E todas as violências de fechar o tempo dependem de coisas assim,
aparentemente sem importância, como o assassinato de uma sapata e o
estabelecimento de sapatos em seu lugar. Só a sapata protege quem ouve o
longe da lengalenga. Sola sapata rei rainha fui ao mar pescar sardinha para
a filha do juiz que está presa pelo nariz (pobre criatura). Nunca descansei
com a alternativa de ser o pai que está preso; o pai preso é ainda mais
inquietante. Bom, se o juiz estiver livre sempre poderá fazer alguma coisa
para libertar a filha. A não ser que tenha sido ele a condenar a filha.
Terrível juiz que condena a própria filha a ser presa pelo nariz. De
qualquer modo sempre acabam por vir os cavalos. Vêm os cavalos a correr,
momento desopilante em que todas as dúvidas, angústias, interpretações
contraditórias se esvaem no galope, a correr, e as meninas a aprender. Os
cavalos a correr e as meninas a aprender. Hoje, agora mesmo, surgiu na
língua como que um novo medo do infinito. Agora os jovens, as meninas e os
meninos a aprender que nunca ouviram ou já esqueceram a lengalenga, se
ouvissem ou não esquecessem, diriam: os cavalos a correrem, e diriam as
meninas a aprenderem mas felizmente não dizem. Dizem coisas quejandas mas
fora da lengalenga. Concedo. Haverá talvez uma lógica por trás destas
evoluções dolorosas. Se calhar há mesmo uma tentativa sensata, um movimento
de libertação, instigado por quem sente a língua portuguesa presa pelo
nariz, presa ao indefinido, ao esquecido.
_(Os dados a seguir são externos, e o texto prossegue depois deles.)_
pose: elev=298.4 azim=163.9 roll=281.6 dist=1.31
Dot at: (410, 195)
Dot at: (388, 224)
Os cavalos a correr , as meninas a
aprender, qual será a mais bonita que se vai esconder? A revolução, o
movimento anti modus infinitivus quererá trazer algo mais apresentável em
sociedade? A mais bonita já se escondeu. Saltos de pulga perante a sensatez.
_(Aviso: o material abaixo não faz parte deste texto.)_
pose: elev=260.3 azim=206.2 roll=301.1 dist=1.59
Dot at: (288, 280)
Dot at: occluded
Salta a pulga na balança da justiça destes golpes. E vai ter a França. E em
França colaram um artigo definido ao nome de Portugal, que passa a ser o
nome do Portugal, em gesto de snobismo puro que, com todas as revoluções e
guilhotinas ainda dá um peso desmedido de nobreza aos nomes precedidos da
preposição de. Salta a pulga. A partir do momento em que «português» passou
a querer dizer «pedreiro» ou «mulher a dias», deixou de soar bem, em França,
dizer-se de Portugal( como era costume) e colocou-se na balança o peso do
tal artigo definido e confortador da superioridade. Vingança. Salta a pulga
na balança e vai ter até à França.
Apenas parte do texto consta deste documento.